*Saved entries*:
-- -- --

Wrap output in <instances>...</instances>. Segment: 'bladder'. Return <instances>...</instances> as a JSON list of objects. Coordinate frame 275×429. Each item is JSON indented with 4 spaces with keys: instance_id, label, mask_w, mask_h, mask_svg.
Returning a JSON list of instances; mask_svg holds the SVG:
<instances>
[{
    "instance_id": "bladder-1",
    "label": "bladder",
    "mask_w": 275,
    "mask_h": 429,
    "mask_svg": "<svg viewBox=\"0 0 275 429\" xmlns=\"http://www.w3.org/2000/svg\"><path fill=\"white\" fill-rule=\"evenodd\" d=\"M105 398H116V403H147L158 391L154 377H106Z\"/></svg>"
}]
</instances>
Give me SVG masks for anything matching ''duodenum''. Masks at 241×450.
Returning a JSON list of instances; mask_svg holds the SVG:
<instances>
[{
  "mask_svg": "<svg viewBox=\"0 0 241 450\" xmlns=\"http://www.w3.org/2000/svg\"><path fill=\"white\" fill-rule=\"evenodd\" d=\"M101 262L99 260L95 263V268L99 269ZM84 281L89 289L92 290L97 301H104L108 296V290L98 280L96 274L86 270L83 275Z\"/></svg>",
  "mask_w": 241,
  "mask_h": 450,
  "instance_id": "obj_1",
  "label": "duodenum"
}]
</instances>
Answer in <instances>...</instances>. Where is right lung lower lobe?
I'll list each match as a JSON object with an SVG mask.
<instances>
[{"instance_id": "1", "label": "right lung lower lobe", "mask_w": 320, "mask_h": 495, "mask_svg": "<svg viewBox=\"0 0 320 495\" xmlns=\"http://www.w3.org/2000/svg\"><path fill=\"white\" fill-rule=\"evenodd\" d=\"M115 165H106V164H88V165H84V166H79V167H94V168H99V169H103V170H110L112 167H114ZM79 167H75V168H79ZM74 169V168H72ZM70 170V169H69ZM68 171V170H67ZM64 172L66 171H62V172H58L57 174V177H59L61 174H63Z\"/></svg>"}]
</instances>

-- -- --

*Given problem*: Please copy out the whole listing above, renaming "Coordinate frame" to "Canvas size" everywhere it occurs and leaving everything else unchanged.

*Exercise answer*:
Wrap output in <instances>...</instances>. Segment: 'bladder'. Return <instances>...</instances> as a JSON list of objects. Canvas size 275×429. Each item is JSON indented with 4 spaces with keys: instance_id, label, mask_w, mask_h, mask_svg.
Returning a JSON list of instances; mask_svg holds the SVG:
<instances>
[{
    "instance_id": "bladder-1",
    "label": "bladder",
    "mask_w": 275,
    "mask_h": 429,
    "mask_svg": "<svg viewBox=\"0 0 275 429\" xmlns=\"http://www.w3.org/2000/svg\"><path fill=\"white\" fill-rule=\"evenodd\" d=\"M105 398H116V403H147L158 391L154 377H106Z\"/></svg>"
}]
</instances>
Give me SVG masks for anything matching ''duodenum''. Masks at 241×450.
Returning a JSON list of instances; mask_svg holds the SVG:
<instances>
[{
  "mask_svg": "<svg viewBox=\"0 0 241 450\" xmlns=\"http://www.w3.org/2000/svg\"><path fill=\"white\" fill-rule=\"evenodd\" d=\"M101 262L99 260L95 263V268L99 269ZM84 281L89 289L92 290L97 301H104L108 296V290L98 280L96 274L86 270L83 275Z\"/></svg>",
  "mask_w": 241,
  "mask_h": 450,
  "instance_id": "obj_1",
  "label": "duodenum"
}]
</instances>
Answer in <instances>...</instances>. Where is right lung lower lobe?
I'll list each match as a JSON object with an SVG mask.
<instances>
[{"instance_id": "1", "label": "right lung lower lobe", "mask_w": 320, "mask_h": 495, "mask_svg": "<svg viewBox=\"0 0 320 495\" xmlns=\"http://www.w3.org/2000/svg\"><path fill=\"white\" fill-rule=\"evenodd\" d=\"M115 165H106V164H88V165H84V166H79V167H94V168H99V169H103V170H110L112 167H114ZM79 167H75V168H79ZM74 169V168H72ZM70 170V169H69ZM68 171V170H67ZM64 172L66 171H62V172H58L57 174V177H59L61 174H63Z\"/></svg>"}]
</instances>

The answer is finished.